[Stored data entries]
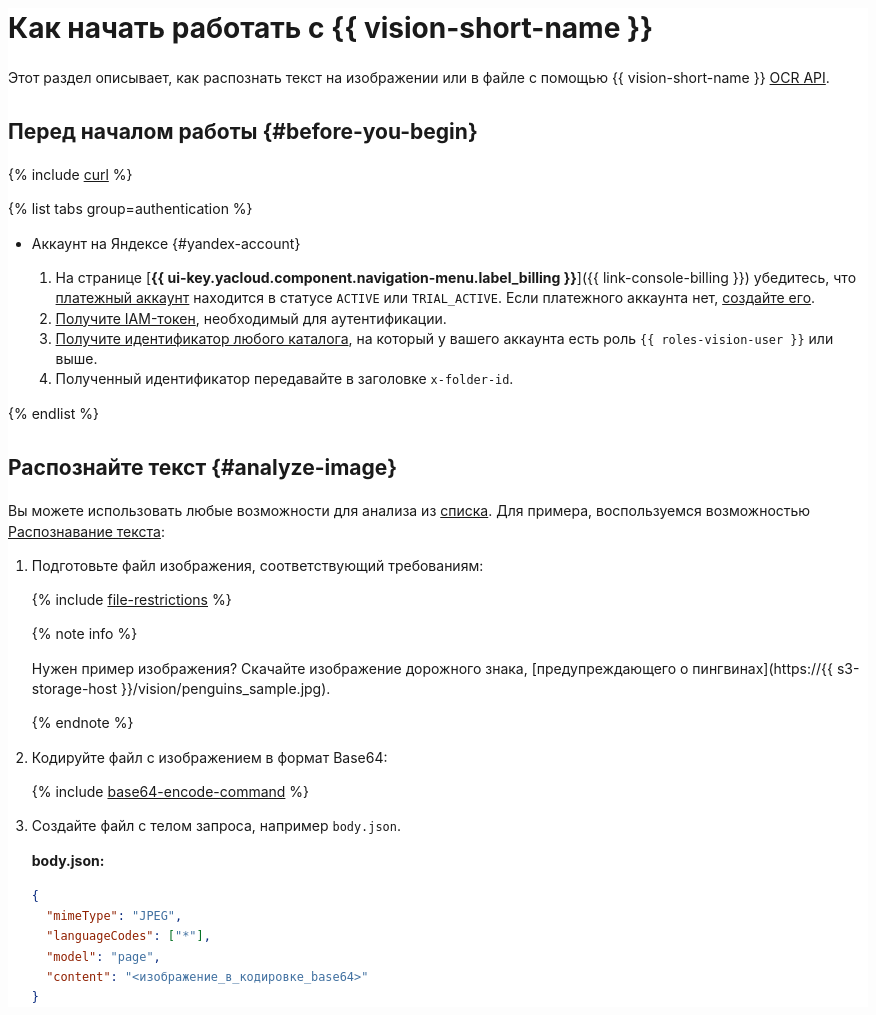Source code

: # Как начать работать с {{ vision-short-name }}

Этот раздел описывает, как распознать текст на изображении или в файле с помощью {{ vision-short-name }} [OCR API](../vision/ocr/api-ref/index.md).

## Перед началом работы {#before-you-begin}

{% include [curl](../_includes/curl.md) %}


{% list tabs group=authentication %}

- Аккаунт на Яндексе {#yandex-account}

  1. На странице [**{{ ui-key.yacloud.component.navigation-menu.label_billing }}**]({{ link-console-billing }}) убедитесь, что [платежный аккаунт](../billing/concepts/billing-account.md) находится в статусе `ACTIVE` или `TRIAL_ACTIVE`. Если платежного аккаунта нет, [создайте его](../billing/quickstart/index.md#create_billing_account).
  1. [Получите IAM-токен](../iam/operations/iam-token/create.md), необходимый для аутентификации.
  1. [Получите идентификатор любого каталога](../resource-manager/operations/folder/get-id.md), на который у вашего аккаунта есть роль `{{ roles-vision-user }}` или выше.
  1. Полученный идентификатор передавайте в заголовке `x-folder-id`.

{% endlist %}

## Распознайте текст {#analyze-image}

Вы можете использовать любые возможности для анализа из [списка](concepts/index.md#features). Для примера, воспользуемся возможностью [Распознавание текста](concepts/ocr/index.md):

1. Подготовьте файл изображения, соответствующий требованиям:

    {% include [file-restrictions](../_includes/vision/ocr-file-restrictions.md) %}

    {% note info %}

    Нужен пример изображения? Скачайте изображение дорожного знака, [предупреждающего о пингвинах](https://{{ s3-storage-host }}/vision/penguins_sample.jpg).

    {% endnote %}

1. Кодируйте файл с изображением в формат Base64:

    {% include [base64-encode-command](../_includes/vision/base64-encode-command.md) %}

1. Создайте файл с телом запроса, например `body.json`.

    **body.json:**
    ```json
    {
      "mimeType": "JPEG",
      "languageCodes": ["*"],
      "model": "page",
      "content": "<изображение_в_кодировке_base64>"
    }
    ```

_Activity_
Return exactly the lines above from the line that has "1. Полученный идентификатор" through the line that has "Вы можете использовать", inclusive, and nothing else.

_Answer area_
  1. Полученный идентификатор передавайте в заголовке `x-folder-id`.

{% endlist %}

## Распознайте текст {#analyze-image}

Вы можете использовать любые возможности для анализа из [списка](concepts/index.md#features). Для примера, воспользуемся возможностью [Распознавание текста](concepts/ocr/index.md):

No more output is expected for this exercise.